Depuis le mois de la guerre au Moyen-Orient, les marchés internationaux de l’énergie connaissent une augmentation notable des prix. Le baril de pétrole a ainsi progressé de 44%, atteignant en moyenne 100 dollars contre 70 dollars auparavant. Le gaz a enregistré une hausse de 75%, tandis que le gaz naturel et le charbon ont respectivement augmenté de 63% et 21%. Ces évolutions ont des effets en chaîne sur l’ensemble des coûts liés à l’énergie, notamment le transport maritime et aérien, avec des répercussions directes sur les économies à l’échelle mondiale, y compris celle du Maroc.
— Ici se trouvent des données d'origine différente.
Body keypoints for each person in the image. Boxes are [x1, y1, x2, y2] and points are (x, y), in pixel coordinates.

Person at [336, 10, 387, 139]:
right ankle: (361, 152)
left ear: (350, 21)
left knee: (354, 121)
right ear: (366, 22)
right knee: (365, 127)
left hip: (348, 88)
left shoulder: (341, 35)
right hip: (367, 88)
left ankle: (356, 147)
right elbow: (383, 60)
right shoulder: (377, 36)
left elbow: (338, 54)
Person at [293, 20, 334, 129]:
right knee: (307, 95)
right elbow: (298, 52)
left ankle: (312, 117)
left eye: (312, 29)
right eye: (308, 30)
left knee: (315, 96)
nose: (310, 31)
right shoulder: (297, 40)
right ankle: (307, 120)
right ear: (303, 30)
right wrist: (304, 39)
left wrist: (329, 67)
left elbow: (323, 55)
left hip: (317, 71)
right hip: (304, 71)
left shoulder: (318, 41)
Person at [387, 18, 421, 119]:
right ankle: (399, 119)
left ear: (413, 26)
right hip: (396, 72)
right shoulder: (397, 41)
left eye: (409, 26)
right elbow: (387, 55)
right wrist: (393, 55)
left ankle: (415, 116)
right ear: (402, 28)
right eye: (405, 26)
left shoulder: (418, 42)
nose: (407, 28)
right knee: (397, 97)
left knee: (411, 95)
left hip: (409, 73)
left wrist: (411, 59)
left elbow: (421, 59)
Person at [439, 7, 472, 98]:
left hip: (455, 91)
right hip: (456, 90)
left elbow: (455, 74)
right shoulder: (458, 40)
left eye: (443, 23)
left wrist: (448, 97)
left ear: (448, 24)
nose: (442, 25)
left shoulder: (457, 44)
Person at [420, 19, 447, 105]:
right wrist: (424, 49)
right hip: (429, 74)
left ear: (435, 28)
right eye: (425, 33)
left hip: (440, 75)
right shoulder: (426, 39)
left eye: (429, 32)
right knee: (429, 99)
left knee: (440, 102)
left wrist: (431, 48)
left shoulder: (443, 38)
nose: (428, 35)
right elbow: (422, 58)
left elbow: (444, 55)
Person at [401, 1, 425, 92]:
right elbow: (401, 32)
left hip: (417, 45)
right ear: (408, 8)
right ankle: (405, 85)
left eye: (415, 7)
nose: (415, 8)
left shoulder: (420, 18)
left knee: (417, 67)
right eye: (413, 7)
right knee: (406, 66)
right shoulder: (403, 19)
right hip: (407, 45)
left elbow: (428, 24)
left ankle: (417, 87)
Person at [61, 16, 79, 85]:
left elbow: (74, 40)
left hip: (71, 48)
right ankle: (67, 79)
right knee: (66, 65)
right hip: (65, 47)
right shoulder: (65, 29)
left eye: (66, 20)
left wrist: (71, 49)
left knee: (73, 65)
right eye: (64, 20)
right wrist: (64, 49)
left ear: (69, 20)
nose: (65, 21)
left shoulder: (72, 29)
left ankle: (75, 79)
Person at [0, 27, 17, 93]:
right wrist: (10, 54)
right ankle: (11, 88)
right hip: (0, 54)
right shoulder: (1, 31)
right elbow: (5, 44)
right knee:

Dans ce contexte, Fouzi Lekjaa a souligné le maintien du prix du gaz butane, largement utilisé par les ménages, grâce à un renforcement significatif de la compensation.
La subvention par bonbonne de 12 kg est ainsi portée à 78 dirhams, contre 30 dirhams auparavant. Ce soutien représente un coût mensuel estimé à 600 millions de dirhams pour les finances publiques.
Le ministre a également indiqué que les tarifs de l’électricité resteront inchangés, malgré la hausse des coûts des intrants nécessaires à sa production, notamment le gaz naturel et le charbon.
Cette mesure mobilise un budget mensuel d’environ 400 millions de dirhams, afin d’éviter toute augmentation pour les ménages et les entreprises.
Ce mécanisme prévoit une aide directe de 3 dirhams par litre de carburant, avec effet à partir du 15 mars, afin de ramener les coûts à des niveaux proches de ceux d’avant la crise.
Le coût de cette mesure est estimé à 648 millions de dirhams par mois.
Enfin, Fouzi Lekjaa a affirmé que le gouvernement assure un suivi rapproché de l’évolution de la situation, à travers une coordination entre les différents départements ministériels.
Des réunions régulières sont organisées pour évaluer l’impact de la crise sur les différents secteurs et adapter les réponses en conséquence, avec une mobilisation de l’ensemble des institutions concernées.